Mormon No More spares the viewer such decrepitude. It does not delve deeply into LDS Church theology, instead opting for a set of human stories about how the institutional homophobia and racism has harmed communicants. One narrative strand, the most prominent, follows Lena Schwen and Sally Osborne, two Mormon moms with an aggregate total of seven children who fell in love with each other, came out, left their husbands, and are now headed towards same-sex nuptials on the California coast. Meanwhile, Brigham Young University student Brad Talbot risks campus censure and arrest by Salt Lake police for organizing Pride events on campus. The 2019 valedictorian of that same school, Matt Easton, explores the repercussions of coming out to his class during the delivery of that graduation speech and meets the father of Harry Fisher, another gay BYU student who died of suicide. Brad Aiken confronts David Matheson, a cofounder of American “conversion therapy” practices who himself later came out as gay. And Polly Choque-Mendoza, a bisexual Indigenous Bolivian, explains the ostracism and stigma she faced for having a relationship and then a baby outside of marriage with a non-Mormon.
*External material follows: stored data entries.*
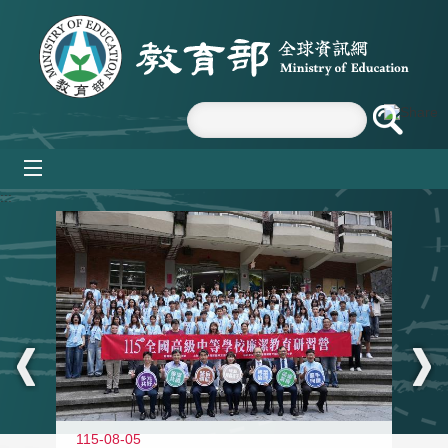
跳到主要內容區塊
mobile_menu
:::
115-08-05
11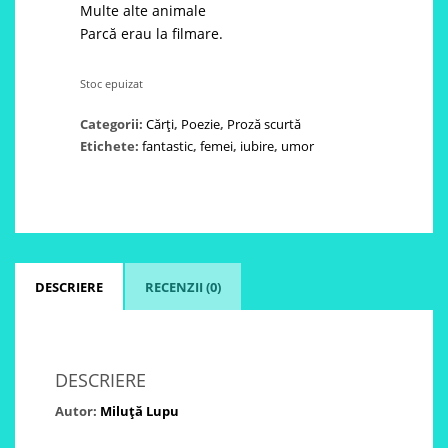
Multe alte animale
Parcă erau la filmare.
Stoc epuizat
Categorii:
Cărți
,
Poezie
,
Proză scurtă
Etichete:
fantastic
,
femei
,
iubire
,
umor
DESCRIERE
RECENZII (0)
DESCRIERE
Autor:
Miluță Lupu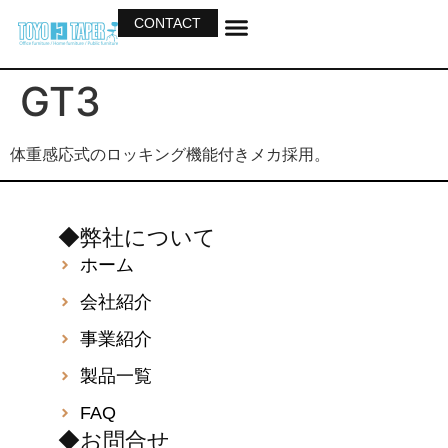
CONTACT
ホーム
会社紹介
事業紹介
製品一覧
カタログ
GT3
体重感応式のロッキング機能付きメカ採用。
◆弊社について
ホーム
会社紹介
事業紹介
製品一覧
FAQ
◆お問合せ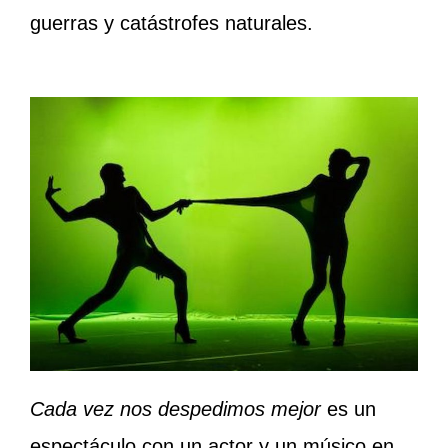
guerras y catástrofes naturales.
Cada vez nos despedimos mejor
es un
espectáculo con un actor y un músico en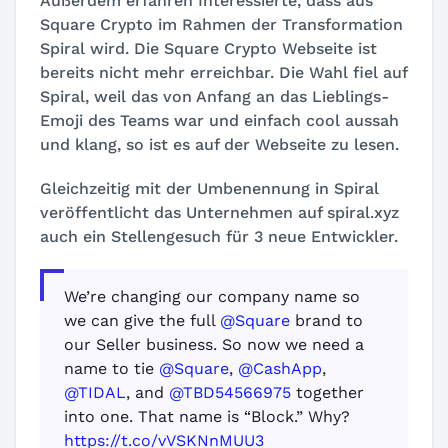
Außerdem erfahren Interessierte, dass aus
Square Crypto im Rahmen der Transformation
Spiral wird. Die Square Crypto Webseite ist
bereits nicht mehr erreichbar. Die Wahl fiel auf
Spiral, weil das von Anfang an das Lieblings-
Emoji des Teams war und einfach cool aussah
und klang, so ist es auf der Webseite zu lesen.
Gleichzeitig mit der Umbenennung in Spiral
veröffentlicht das Unternehmen auf spiral.xyz
auch ein Stellengesuch für 3 neue Entwickler.
We’re changing our company name so
we can give the full
@Square
brand to
our Seller business. So now we need a
name to tie
@Square
,
@CashApp
,
@TIDAL
, and
@TBD54566975
together
into one. That name is “Block.” Why?
https://t.co/vVSKNnMUU3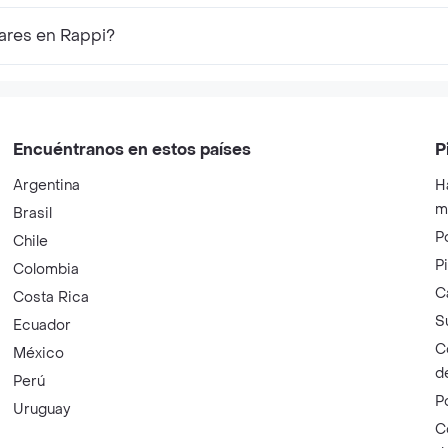
ares en Rappi?
Encuéntranos en estos países
P
Argentina
H
m
Brasil
P
Chile
P
Colombia
C
Costa Rica
S
Ecuador
C
México
d
Perú
P
Uruguay
C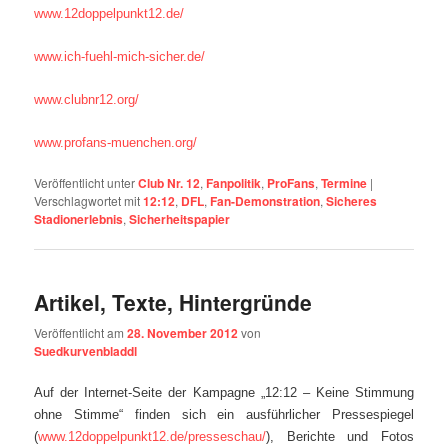
www.12doppelpunkt12.de/
www.ich-fuehl-mich-sicher.de/
www.clubnr12.org/
www.profans-muenchen.org/
Veröffentlicht unter
Club Nr. 12
,
Fanpolitik
,
ProFans
,
Termine
|
Verschlagwortet mit
12:12
,
DFL
,
Fan-Demonstration
,
Sicheres
Stadionerlebnis
,
Sicherheitspapier
Artikel, Texte, Hintergründe
Veröffentlicht am
28. November 2012
von
Suedkurvenbladdl
Auf der Internet-Seite der Kampagne „12:12 – Keine Stimmung
ohne Stimme“ finden sich ein ausführlicher Pressespiegel
(
www.12doppelpunkt12.de/presseschau/
), Berichte und Fotos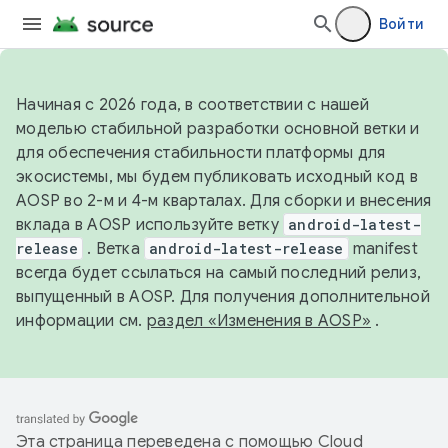
Войти
Начиная с 2026 года, в соответствии с нашей
моделью стабильной разработки основной ветки и
для обеспечения стабильности платформы для
экосистемы, мы будем публиковать исходный код в
AOSP во 2-м и 4-м кварталах. Для сборки и внесения
вклада в AOSP используйте ветку
android-latest-
release
. Ветка
android-latest-release
manifest
всегда будет ссылаться на самый последний релиз,
выпущенный в AOSP. Для получения дополнительной
информации см.
раздел «Изменения в AOSP»
.
Эта страница переведена с помощью
Cloud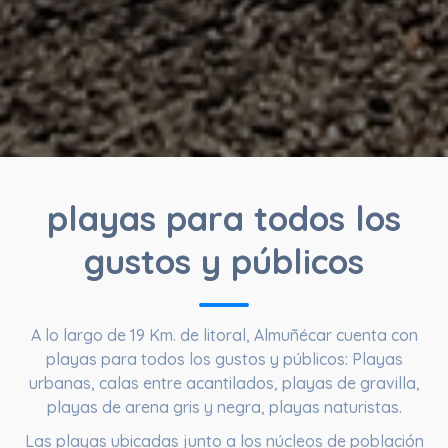
playas para todos los
gustos y públicos
A lo largo de
19 Km. de litoral
, Almuñécar cuenta con
playas para todos los gustos y públicos: Playas
urbanas, calas entre acantilados, playas de gravilla,
playas de arena gris y negra, playas naturistas.
Las playas ubicadas junto a los núcleos de población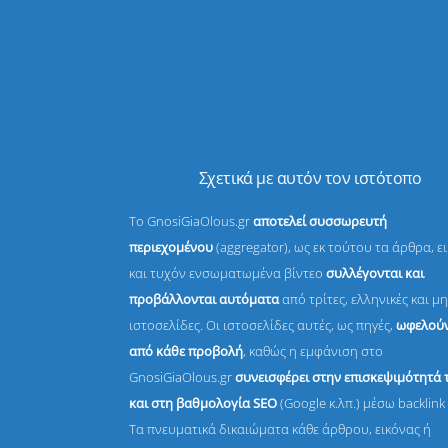
Σχετικά με αυτόν τον ιστότοπο
Το GnosiGiaOlous.gr
αποτελεί συσσωρευτή
περιεχομένου
(aggregator), ως εκ τούτου τα άρθρα, ε
και τυχόν ενσωματωμένα βίντεο
συλλέγονται και
προβάλλονται αυτόματα
από τρίτες, ελληνικές και μη
ιστοσελίδες. Οι ιστοσελίδες αυτές, ως πηγές,
ωφελούν
από κάθε προβολή
, καθώς η εμφάνιση στο
GnosiGiaOlous.gr
συνεισφέρει στην επισκεψιμότητά 
και στη βαθμολογία SEO
(Google κ.λπ.) μέσω backlink 
Τα πνευματικά δικαιώματα κάθε άρθρου, εικόνας ή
While the series relies upon some of the most saccharine narrative tropes known to television documentary, it still rings true with its honest examination of the spiritual defenestration experienced by any believer (your present reviewer included) when forced by any house of worship into a “choice” between being “faithful” and being honest about the most intimate, private part of our souls. In this sense, the series is a triumph as an exercise of reflection upon the adage of Les Miserables, “To love another person is to see the face of God.” It is not perfect, especially in how Choque-Mendoza’s story feels tacked-on and essentially in service of a token gesture, but it still merits respect.
I hope in this summative assessment that my thoughts might provide some further modes of reflection and contemplation. Under the Banner of Heaven provides one such useful moment when it describes the efforts of Mormons as “building Zion.” All Euro-American occupants of this hemisphere, to a certain degree, bear a certain role in this North American Zionist project, with Mormons merely being a most enthusiastic element of the settlement project. The undeniable sense of oddity felt by observers is one that we should instrumentalize in reflection upon how we occupy space in this landmass. All of these pictures, to a certain degree, compel the viewer to a sidewise glance upon the Mormon camera subjects.
But we must not shy away from casting this glance upon ourselves. Again, “When you point one finger, three point back at you.”